Il y a cinq ans, un recensement indiquait que la population indienne était en train de passer le cap du milliard d'individus.
Un spécialiste indien m'avait alors invité à considérer ce chiffre avec prudence : la marge d'erreur ou d'imprécision (due soit aux mensonges des déclarants -surtout dans les campagnes-, soit à la difficulté d'évaluer les populations migrantes ou les habitants des bidonvilles) était probablement de l'ordre de 30% ; la population indienne était, affirmait-il, plus près d'1,3 milliard d'individus que du milliard.
La lecture récente du Grand bluff chinois, de Thierry Wolton, met, cette fois, le doute sur la réalité du “miracle“ économique de l'Empire du milieu : “Alors, totalement bidon, les statistiques chinoises ? Non, mais survitaminées, gonflées pour des raisons aussi bien économiques que politiques. Le pouvoir est condamné à afficher des chiffres de croissance record pour couvrir une réalité qui lui échappe. Essayons de décrypter. On peut estimer que 1 à 2% de la croissance annoncée est factice, pour cause de mensonges à tous les niveaux de la hiérarchie. 2 à 3% supplémentaires représentent la fabrication de produits invendables, sortis des entreprises d'Etat obsolètes. Les entrepôts de ces usines sont plein de marchandises mises au rebut. Enfin 3 ou 4% sont nécessaires pour absorber l'augmentation anuuelle de la population active. Si l'on additionne le tout, 8% de croissance sont un minimum nécessaire pour tenir compte de l'ensemble de ces pesanteurs, afin que l'économie n'entre pas en récession...
“... Ce qui fait dire à Cheng Xiao Nong [un économiste élevé dans le sérail du pouvoir et réfugié aux Etats-Unis depuis les événements de Tian'anmen] que 7% de croissance chinoise équivalent à 3% de croissance américaine... En Chine, [7%] c'est la ligne en-dessous de laquelle le pays peut plonger...“
Plus près de nous, chacun sait que l'indice des prix de l'INSEE ne reflète que partiellement la réalité de l'évolution des prix, que chacun peut constater dans sa consommation quotidienne.
Si l'on en croit ces trois exemples (dont les deux premiers ne sont pas “rien“), la description du monde réel à travers les chiffres et les statistiques est, pour le moins, sujette à caution.

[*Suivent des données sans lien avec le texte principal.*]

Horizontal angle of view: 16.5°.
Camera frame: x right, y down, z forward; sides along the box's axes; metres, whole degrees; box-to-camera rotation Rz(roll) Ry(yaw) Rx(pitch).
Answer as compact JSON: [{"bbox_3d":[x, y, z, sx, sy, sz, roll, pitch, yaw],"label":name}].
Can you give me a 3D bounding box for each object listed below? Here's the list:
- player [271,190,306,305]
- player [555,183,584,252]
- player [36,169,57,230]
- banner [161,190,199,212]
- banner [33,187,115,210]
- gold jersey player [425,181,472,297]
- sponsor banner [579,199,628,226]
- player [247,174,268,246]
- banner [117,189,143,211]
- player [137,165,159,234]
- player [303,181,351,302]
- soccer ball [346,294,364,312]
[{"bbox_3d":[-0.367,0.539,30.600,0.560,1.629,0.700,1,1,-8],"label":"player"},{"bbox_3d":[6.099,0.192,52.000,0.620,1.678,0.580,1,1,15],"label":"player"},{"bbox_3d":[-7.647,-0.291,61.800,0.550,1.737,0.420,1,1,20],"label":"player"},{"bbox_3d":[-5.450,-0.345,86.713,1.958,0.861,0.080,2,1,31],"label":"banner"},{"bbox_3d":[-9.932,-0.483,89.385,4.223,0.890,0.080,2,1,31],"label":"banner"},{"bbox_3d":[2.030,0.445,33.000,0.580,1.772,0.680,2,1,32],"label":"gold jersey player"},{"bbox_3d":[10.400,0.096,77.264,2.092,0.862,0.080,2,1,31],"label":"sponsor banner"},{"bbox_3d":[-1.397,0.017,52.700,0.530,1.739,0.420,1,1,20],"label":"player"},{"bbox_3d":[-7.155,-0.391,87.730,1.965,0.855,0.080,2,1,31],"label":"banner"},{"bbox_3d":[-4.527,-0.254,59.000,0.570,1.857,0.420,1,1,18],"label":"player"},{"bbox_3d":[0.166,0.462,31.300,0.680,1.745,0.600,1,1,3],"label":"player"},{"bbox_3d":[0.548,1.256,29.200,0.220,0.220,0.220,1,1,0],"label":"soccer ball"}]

Fausse science, science approximative, manipulations, désinformation, mensonges officiels, entrechoquent des chiffres innombrables qui dessinent au total un réel furieusement virtuel (on disait autrefois un monde d'illusion).
L'art de la politique consiste à naviguer à vue entre ces écueils.
Jusqu'au XXe siècle, les dirigeants -de formation plutôt littéraire- s'accommodaient tant bien que mal de l'imprécision de l'information, par des croyances, des valeurs, de l'intuition, c'est-à-dire une certaine forme de poésie.
Au XXIe siècle, les dirigeants -de formation plutôt scientifique- doivent s'acccommoder, avec moins de poésie, d'une information plus précise mais probablement faussée.
Dans les deux cas, le réel ne se laisse pas apprivoiser facilement.
J'ai même récemment oui dire qu'il se construisait en Chine pas mal d'immobilier à la seule fin de soutenir l'économie.
Le processus est destiné à soutenir l'activité et la croissance des industries lourdes (ciment et acier en particulier) en lui fournissant des débouchés artificiels.
A la question posée aux autorités chinoises : "pourquoi construire un immobilier qui ne trouvera pas preneur" la réponse est ce soutient à l'industrie.
A la question : "que ferez-vous de ces immeubles vides" elles répondent qu'ils vieilliront puis seront réhabilités, ce qui donnera du travail et soutiendra certaines branches de l'économie.
Entendu ces derniers jours de la part d'une personne qui semble assez bien connaître les arcanes de l'économie chinoise.
Jusqu'où les dés sont-ils pipés ?
Rédigé par : jcm | 27 juin 2007 à 12:12
les dés sont pipés, dés le moment où on croie au jeux de dés.